Buffalo Bills telah mengambil langkah besar dalam mempersiapkan musim NFL mendatang dengan menyelesaikan transaksi penting. Tim ini baru saja menyepakati perdagangan dengan Chicago Bears untuk mendapatkan wide receiver DJ Moore, menurut laporan ESPN. Meskipun transaksi ini akan resmi dimulai pada 11 Maret bersamaan dengan tahun liga baru, kedua tim telah sepakat mengenai syarat-syarat perdagangan.
Dalam kesepakatan ini, Buffalo tidak hanya mendapatkan Moore, tetapi juga memperoleh pilihan putaran kelima pada draf 2026. Sebagai imbalannya, Bills mengirimkan pilihan putaran kedua mereka di tahun yang sama (nomor 60) kepada Bears. Perdagangan ini merupakan langkah strategis pertama yang diambil setelah Joe Brady diangkat sebagai kepala pelatih dari posisi koordinator ofensif pada 27 Januari 2023.
DJ Moore, yang memiliki catatan karir terendah dengan 50 tangkapan dan 682 yard pada musim lalu, diharapkan dapat memberikan dampak positif bagi quarterback Josh Allen, yang sudah mengalami penurunan dalam jumlah target terhadap wide receiver sejak 2020. Sebagai pilihan ke-24 oleh Carolina Panthers pada draf 2018, Moore kini akan memasuki tim ketiganya tetapi sudah memiliki pengalaman bekerja dengan Brady selama dua musim yang sukses di Carolina.
Bagaimana Moore Akan Beradaptasi di Buffalo?
Moore diperkirakan akan mengambil peran sebagai wide receiver utama di Buffalo, menawarkan kecepatan dan kemampuan untuk menciptakan jarak serta memperluas lapangan permainan.
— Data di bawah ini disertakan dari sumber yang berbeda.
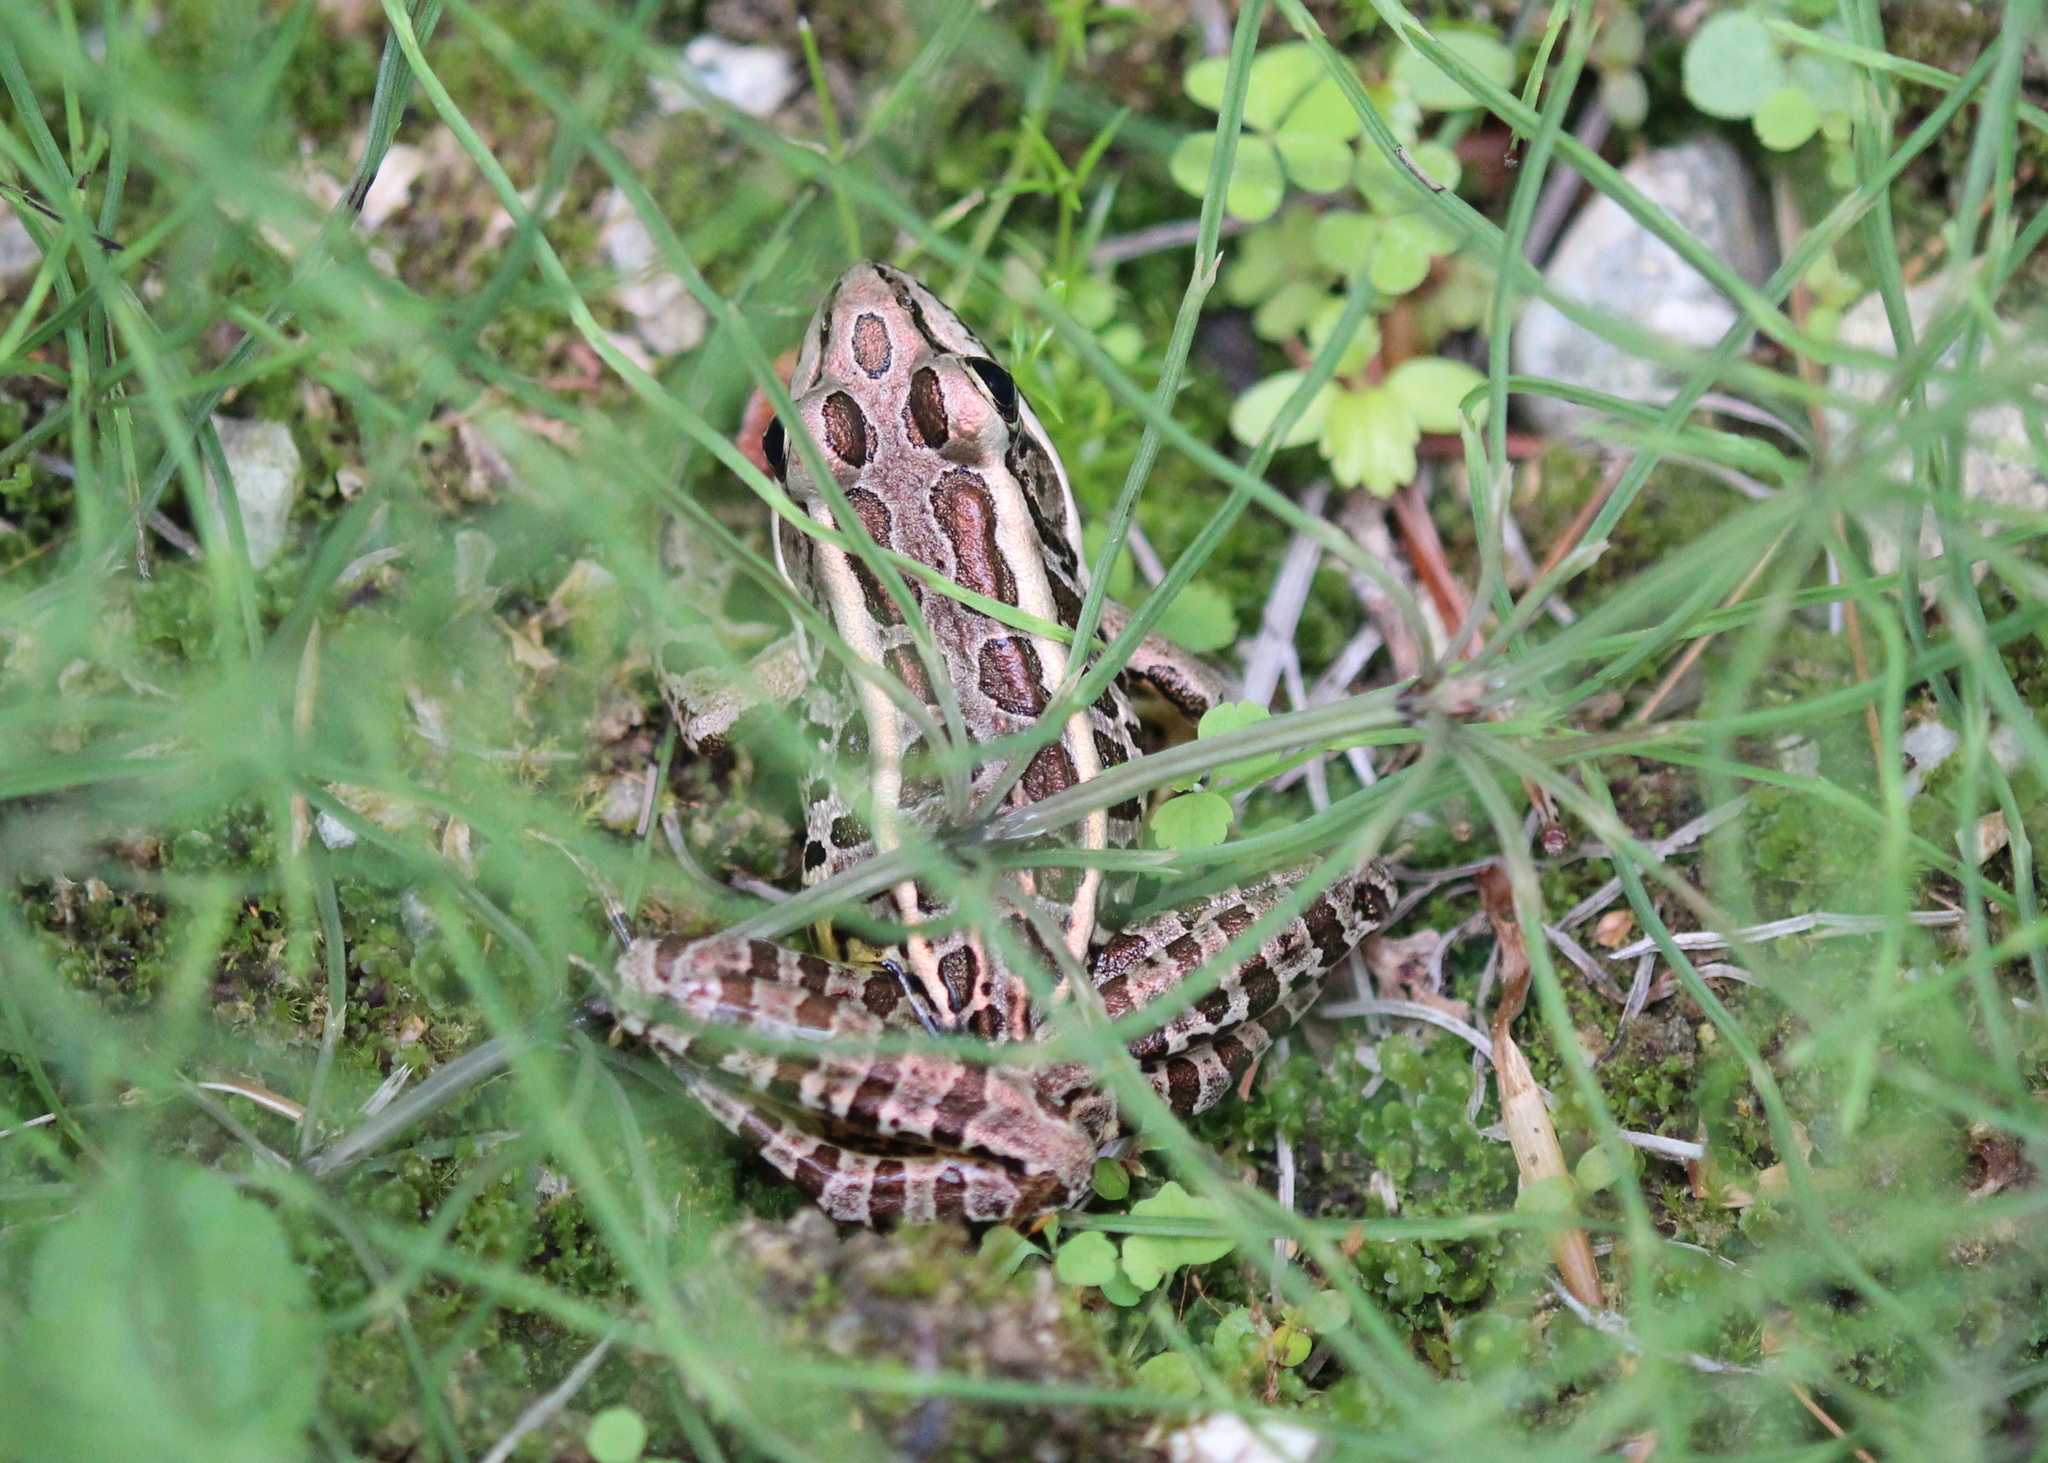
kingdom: Animalia
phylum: Chordata
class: Amphibia
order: Anura
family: Ranidae
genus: Lithobates
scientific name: Lithobates palustris
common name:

Meskipun tim memiliki rata-rata kedalaman target terendah di liga tahun lalu (9,2 yard), Moore termasuk salah satu dari lima pemain yang berhasil mencatatkan lebih dari 50 tangkapan pada lemparan dengan jarak 20 yard ke atas selama lima musim terakhir.
Konsistensi dan pengalaman Moore sangat dibutuhkan oleh Allen, terutama setelah dua tahun terakhir di mana Allen harus berurusan dengan wide receiver yang tidak konsisten. Pada pertemuan combine, presiden operasi sepak bola dan manajer umum Bills, Brandon Beane, menegaskan bahwa tim selalu mencari pemain yang cepat dan serbaguna di posisi receiver. Investasi ini dianggap sebagai langkah yang tepat untuk menambah opsi yang dapat diandalkan dalam serangan mereka.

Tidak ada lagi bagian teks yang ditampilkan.